Interrogeant à l'automne dernier le Gouvernement 188( * ) sur les causes de " cette volonté manifeste d'absence de prise en compte de la réalité départementale " dans la négociation, et souhaitant que les départements soient associés comme partenaires à part entière et " non pas seulement comme des commanditaires financiers " , notre collègue Alain Dufaut avait obtenu une réponse qui, pour être, favorable dans son principe, n'en était pas moins en contradiction avec la réalité parfois observée sur le terrain.

b) Les matières contractuelles, ou le déséquilibre dans le contenu du contrat

Il est peu contestable que les procédés contractuels aient parfois servi à transférer sur le budget des collectivités locales des dépenses afférentes aux compétences... de l'Etat !

Dans son rapport précité, la Cour des Comptes, relevant que pour la génération de contrats de plan 1994-1999, les participations locales, régions comprises, s'étaient élevées à un niveau supérieur à celui de l'Etat, jugeait cet état de fait " paradoxal puisque les principales actions inscrites aux contrats concernent des domaines qui sont de la responsabilité de ce dernier : les infrastructures de communication (surtout les routes nationales) et la formation-recherche (principalement universitaire), pour 42,4 et 22,3 % des interventions cumulées de l'Etat et des régions ".

Ainsi non seulement l'Etat dirige-t-il la procédure mais oriente-t-il le contenu des contrats pour que ces derniers portent sur ses propres compétences ou sur des domaines de compétences partagées.

La génération de contrats en cours de signature n'échappe pas à cette règle qui, au contraire, s'accentue, avec l'élargissement de la contractualisation à des thèmes nouveaux tels que la justice ou la coopération internationale.

Le contrat est ainsi devenu un outil de transfert de charges, permettant en quelque sorte à l'Etat de contourner l'interdiction posée à l'article L.1611-1 du code général des collectivités territoriales, suivant lequel : " aucune dépense à la charge de l'Etat ou d'un établissement public à caractère national ne peut être imposée directement ou indirectement aux collectivités territoriales ou à leurs groupements qu'en vertu de la loi " .

Trois exemples sont à cet égard particulièrement éloquents, et suffisamment connus pour être ici trop longuement développés.
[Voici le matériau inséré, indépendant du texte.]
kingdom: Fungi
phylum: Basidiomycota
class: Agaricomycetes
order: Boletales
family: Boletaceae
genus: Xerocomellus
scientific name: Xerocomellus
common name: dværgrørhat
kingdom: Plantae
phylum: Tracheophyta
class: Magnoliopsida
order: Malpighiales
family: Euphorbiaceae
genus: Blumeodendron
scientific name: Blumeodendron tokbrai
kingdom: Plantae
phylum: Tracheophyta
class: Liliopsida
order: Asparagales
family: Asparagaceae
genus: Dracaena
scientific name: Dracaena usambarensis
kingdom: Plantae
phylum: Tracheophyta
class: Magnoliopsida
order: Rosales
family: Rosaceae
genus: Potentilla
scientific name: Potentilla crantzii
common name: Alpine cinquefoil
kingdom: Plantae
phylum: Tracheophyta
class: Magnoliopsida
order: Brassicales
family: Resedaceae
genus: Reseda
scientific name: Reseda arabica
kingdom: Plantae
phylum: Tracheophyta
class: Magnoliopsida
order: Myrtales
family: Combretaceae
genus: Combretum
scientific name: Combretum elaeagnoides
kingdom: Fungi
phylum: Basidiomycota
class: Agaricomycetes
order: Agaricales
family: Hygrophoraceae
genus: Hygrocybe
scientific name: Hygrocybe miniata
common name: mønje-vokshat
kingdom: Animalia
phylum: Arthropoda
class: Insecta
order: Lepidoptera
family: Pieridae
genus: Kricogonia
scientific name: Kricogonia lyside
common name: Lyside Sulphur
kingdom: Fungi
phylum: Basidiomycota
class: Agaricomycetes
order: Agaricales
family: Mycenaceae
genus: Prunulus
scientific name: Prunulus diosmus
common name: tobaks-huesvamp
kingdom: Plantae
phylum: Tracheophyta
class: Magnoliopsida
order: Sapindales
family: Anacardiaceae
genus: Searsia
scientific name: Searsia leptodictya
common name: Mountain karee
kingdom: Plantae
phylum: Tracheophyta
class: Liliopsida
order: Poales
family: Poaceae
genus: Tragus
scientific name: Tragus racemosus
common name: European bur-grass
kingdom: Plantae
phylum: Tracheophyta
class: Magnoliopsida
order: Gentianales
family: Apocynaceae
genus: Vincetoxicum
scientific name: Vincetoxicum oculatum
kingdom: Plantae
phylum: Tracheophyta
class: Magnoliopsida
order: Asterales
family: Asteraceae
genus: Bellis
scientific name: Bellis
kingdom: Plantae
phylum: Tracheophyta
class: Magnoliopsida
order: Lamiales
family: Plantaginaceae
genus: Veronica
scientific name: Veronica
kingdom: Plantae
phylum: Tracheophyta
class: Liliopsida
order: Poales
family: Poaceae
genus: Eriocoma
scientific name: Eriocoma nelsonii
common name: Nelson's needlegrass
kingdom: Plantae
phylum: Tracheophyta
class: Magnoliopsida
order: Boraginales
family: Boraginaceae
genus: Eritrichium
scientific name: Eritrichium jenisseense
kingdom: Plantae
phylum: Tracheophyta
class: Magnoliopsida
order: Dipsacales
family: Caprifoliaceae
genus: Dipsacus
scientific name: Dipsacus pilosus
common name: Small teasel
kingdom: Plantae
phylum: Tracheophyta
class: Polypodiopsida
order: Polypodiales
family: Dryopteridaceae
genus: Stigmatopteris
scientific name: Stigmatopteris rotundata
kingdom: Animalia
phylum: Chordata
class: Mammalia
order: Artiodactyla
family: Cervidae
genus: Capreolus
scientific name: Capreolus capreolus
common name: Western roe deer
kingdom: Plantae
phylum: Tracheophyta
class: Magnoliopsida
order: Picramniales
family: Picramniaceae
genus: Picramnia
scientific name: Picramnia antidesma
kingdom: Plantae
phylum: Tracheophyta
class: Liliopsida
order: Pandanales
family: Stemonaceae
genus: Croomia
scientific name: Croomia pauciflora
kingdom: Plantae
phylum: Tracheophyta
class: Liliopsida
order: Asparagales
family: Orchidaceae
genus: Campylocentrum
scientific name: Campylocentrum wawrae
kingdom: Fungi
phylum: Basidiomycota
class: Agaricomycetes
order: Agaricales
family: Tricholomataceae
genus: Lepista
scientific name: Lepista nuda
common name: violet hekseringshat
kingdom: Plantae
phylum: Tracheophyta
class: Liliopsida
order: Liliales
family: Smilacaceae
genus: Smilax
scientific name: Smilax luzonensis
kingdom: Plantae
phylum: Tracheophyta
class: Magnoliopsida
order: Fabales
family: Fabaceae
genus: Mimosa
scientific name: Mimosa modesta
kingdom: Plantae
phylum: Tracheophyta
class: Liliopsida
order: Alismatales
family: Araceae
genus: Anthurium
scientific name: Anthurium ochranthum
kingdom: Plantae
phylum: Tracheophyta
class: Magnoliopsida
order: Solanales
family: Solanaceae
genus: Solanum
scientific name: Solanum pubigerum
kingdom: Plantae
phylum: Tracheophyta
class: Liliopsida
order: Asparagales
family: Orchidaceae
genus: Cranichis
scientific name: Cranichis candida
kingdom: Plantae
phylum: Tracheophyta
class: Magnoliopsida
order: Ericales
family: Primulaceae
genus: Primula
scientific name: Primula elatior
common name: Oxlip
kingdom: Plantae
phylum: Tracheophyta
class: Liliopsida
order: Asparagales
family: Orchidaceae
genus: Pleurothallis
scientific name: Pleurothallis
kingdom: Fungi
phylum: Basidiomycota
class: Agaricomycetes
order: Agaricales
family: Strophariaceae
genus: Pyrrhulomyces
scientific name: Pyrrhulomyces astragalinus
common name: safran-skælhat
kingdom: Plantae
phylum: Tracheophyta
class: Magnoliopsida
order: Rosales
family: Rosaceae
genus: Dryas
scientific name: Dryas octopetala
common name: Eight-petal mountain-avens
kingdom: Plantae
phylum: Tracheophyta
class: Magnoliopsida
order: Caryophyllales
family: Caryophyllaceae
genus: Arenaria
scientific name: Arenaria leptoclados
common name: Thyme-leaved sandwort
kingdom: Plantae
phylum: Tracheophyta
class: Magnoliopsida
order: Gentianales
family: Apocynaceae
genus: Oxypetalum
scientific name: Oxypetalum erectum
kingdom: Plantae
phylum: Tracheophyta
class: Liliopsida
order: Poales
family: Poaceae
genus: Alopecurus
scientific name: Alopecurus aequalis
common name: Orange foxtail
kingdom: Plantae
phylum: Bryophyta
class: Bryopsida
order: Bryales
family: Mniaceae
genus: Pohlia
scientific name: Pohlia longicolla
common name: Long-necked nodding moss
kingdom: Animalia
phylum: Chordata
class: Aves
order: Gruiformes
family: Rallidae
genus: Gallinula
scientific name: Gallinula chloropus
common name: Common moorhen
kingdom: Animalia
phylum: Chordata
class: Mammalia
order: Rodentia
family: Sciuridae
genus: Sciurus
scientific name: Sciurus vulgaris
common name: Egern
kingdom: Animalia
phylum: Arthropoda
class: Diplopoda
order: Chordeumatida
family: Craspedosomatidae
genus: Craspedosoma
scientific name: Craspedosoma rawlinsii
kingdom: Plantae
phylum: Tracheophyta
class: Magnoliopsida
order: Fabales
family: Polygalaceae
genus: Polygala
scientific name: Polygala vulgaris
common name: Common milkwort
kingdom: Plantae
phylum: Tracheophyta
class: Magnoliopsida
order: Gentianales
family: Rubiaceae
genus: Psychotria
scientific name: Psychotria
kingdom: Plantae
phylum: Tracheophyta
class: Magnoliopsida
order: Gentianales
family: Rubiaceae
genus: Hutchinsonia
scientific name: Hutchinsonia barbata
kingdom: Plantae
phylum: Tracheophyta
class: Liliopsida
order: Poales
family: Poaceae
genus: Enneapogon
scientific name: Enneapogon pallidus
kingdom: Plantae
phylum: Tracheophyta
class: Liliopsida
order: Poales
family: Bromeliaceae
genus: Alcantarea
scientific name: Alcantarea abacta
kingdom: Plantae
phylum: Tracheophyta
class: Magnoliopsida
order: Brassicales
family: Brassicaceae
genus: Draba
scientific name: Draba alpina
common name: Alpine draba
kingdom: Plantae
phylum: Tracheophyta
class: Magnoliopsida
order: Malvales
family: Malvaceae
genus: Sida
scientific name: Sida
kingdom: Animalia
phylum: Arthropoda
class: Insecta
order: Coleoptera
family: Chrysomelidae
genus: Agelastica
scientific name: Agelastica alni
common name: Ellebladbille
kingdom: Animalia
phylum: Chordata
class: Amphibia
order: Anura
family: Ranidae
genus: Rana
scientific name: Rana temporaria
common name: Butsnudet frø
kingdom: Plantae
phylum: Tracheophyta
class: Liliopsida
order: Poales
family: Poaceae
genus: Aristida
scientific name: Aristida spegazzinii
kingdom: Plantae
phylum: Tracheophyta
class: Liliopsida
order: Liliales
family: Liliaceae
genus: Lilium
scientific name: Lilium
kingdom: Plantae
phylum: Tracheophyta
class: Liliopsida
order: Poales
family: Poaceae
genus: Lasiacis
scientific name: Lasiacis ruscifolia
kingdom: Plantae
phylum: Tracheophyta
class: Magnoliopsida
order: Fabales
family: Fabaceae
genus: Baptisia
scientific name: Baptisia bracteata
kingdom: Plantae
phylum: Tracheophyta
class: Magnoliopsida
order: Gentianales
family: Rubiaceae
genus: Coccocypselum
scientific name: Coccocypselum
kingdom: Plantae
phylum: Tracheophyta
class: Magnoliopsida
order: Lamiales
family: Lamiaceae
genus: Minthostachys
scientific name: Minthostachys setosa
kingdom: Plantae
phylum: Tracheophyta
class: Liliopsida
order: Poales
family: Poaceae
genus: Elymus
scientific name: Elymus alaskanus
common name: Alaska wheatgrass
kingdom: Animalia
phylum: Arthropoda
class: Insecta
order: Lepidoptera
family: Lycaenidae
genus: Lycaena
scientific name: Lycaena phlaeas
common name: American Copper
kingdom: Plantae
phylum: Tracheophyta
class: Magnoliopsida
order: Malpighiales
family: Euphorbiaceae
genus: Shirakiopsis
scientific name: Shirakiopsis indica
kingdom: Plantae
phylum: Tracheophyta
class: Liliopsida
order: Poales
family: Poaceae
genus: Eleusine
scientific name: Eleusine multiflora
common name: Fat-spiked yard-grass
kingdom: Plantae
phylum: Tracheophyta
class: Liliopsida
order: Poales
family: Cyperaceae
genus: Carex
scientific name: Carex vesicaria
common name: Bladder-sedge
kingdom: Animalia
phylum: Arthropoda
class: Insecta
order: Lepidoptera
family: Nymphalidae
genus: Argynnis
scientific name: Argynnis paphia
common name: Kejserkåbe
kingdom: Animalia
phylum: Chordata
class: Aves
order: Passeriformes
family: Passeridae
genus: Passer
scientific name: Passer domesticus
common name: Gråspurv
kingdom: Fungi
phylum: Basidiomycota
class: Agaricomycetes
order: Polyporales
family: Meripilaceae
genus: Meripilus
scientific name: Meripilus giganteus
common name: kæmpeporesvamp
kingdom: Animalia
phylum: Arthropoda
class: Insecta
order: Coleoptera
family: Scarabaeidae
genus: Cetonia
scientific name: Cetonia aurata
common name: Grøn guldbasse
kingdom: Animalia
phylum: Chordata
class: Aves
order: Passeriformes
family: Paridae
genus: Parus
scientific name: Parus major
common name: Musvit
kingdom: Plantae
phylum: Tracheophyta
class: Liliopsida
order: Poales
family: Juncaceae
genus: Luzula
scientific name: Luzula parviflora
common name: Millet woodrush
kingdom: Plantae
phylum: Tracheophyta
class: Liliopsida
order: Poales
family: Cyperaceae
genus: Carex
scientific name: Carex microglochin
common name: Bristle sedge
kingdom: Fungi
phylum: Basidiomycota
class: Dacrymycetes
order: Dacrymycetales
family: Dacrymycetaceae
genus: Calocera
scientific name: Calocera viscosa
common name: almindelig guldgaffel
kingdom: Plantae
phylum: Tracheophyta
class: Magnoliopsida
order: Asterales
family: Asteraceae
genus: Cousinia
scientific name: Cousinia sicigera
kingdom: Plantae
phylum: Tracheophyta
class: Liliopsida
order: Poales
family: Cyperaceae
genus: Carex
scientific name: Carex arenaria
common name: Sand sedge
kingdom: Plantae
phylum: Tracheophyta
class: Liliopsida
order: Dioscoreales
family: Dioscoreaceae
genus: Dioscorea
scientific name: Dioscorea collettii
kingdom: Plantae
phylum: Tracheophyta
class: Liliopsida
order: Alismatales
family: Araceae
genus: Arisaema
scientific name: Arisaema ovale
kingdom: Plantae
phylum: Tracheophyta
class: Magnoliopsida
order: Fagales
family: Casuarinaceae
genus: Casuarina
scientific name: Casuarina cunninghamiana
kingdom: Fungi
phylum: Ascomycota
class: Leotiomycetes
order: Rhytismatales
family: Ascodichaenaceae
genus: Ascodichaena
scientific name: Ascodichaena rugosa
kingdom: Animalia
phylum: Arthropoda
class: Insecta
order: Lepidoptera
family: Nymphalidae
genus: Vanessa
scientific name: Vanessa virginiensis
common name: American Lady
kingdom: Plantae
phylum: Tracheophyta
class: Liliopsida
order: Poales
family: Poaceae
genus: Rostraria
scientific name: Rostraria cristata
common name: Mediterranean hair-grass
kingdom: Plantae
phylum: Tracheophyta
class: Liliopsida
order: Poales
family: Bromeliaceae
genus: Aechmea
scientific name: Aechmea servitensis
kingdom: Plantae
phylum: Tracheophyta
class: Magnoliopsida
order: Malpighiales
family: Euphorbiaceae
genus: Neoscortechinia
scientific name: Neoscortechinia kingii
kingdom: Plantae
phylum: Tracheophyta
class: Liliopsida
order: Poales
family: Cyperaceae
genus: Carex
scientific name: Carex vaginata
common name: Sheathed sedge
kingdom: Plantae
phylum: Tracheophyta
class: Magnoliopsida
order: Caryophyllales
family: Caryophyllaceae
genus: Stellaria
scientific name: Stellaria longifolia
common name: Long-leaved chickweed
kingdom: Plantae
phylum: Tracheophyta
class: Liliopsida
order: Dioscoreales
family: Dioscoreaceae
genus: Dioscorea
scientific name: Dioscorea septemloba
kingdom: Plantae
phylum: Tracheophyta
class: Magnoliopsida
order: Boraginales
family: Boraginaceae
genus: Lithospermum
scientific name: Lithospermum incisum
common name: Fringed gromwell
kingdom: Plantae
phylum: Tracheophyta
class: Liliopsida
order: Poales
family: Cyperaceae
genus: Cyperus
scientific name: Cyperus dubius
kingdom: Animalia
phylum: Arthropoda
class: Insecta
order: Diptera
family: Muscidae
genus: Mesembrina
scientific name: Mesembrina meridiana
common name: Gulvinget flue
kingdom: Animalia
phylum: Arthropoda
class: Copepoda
Il s'agit du financement des routes nationales, des plans universitaires successifs " Université 2000 " et " Université troisième millénaire " (U3M) ou encore de la sécurité publique , pour lesquels les procédés contractuels ont permis à l'Etat de trouver auprès des collectivités locales des financements qu'il était incapable de mobiliser seul.

Cette instrumentalisation des contrats permet, en quelque sorte, une relecture de la répartition -en fait mais non en droit- des compétences.

Celle-ci n'est pas modifiée, loin de là ; l'Etat n'abandonne en effet aucune de ses compétences . En revanche, il choisit d'en confier contractuellement l'exécution, en réalité le financement , aux régions et aux autres collectivités. Le contrat de plan permet alors une redistribution temporaire, renégociable, du financement des compétences étatiques. Il vient atténuer la rigidité de la répartition législative des compétences. On peut alors affirmer, à la suite du professeur Laurence Lalliot 189( * ) , que " le contrat de politiques publiques devient ainsi une alternative à la répartition législative des compétences. Pour l'Etat, il a l'avantage de la souplesse, pour les collectivités locales, l'inconvénient de la précarité et de l'incertitude ".